The code performs the following transformation on the input:

for (i in 1:14) { 
    inputVector[i] = bitwAnd(bitwOr(inputVector[i], i), bitwNot(bitwAnd(inputVector[i], i)))
}

for (i in 15:28) {
    inputVector[i] = bitwAnd(bitwOr(inputVector[i], (29 - i)), bitwNot(bitwAnd(inputVector[i], (29 - i))))
}

Let's simplify the bitwise operation: - bitwOr(x, i) = x | i - bitwAnd(x, i) = x & i
- bitwNot(x) = ~x

So: (x | i) & ~(x & i) = x ^ i (XOR)

The algorithm applies: - XOR with indices 1-14 for characters 1-14 - XOR with indices 14-1 (29-i) for characters 15-28

Step 2: Reverse the Transformation

The ciphertext is: "CA@PC}Wz:~<uR;[_?T;}[XE$%2#|"
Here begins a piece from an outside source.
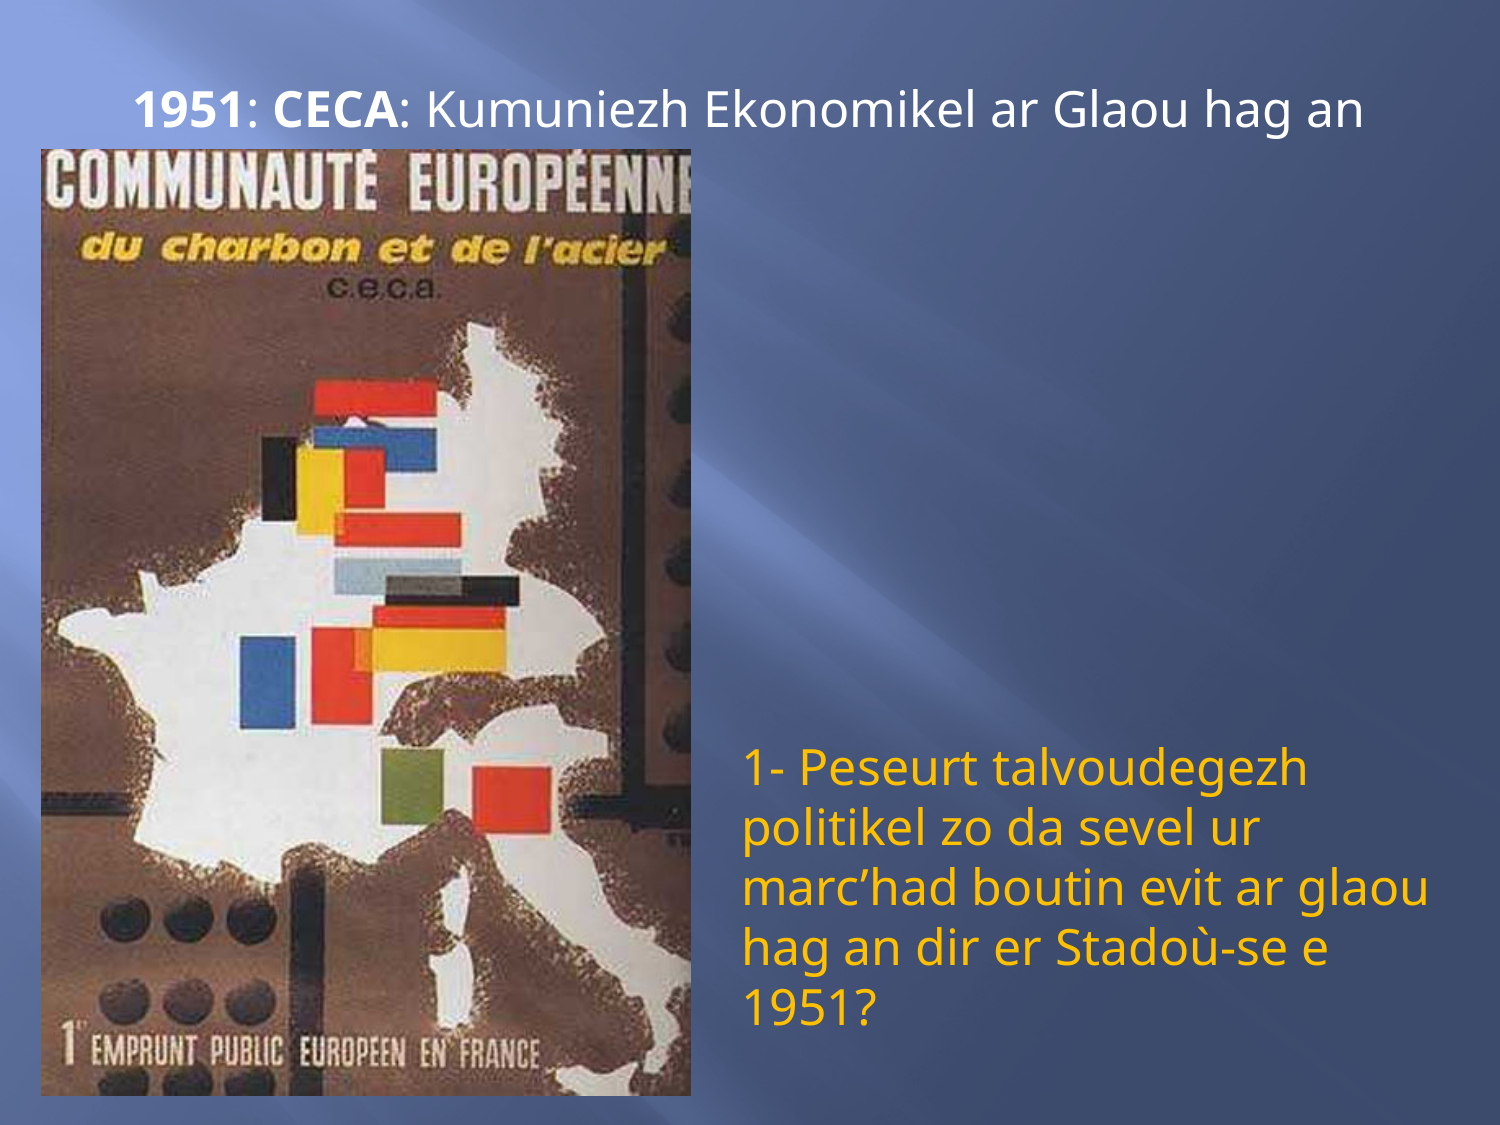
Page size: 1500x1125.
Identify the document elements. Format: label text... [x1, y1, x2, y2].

text_box 1951: CECA: Kumuniezh Ekonomikel ar Glaou hag an Dir. [117, 70, 1430, 147]
text_box 1- Peseurt talvoudegezh politikel zo da sevel ur marc’had boutin evit ar glaou hag an dir er Stadoù-se e 1951? [726, 727, 1483, 986]
picture [41, 149, 691, 1096]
To decrypt, we XOR again with the same values:

ct = "CA@PC}Wz:~<uR;[_?T;}[XE$%2#|"
ct_bytes = [ord(c) for c in ct]

# Reverse first loop (i = 1 to 14)
for i in range(1, 15):
    ct_bytes[i-1] ^= i

# Reverse second loop (i = 15 to 28)
for i in range(15, 29):
    ct_bytes[i-1] ^= (29 - i)

flag = ''.join(chr(b) for b in ct_bytes)
# Output: BCCTF{Pr3t7y_5UR3_1tS_C!!1!}

Flag

BCCTF{Pr3t7y_5UR3_1tS_C!!1!}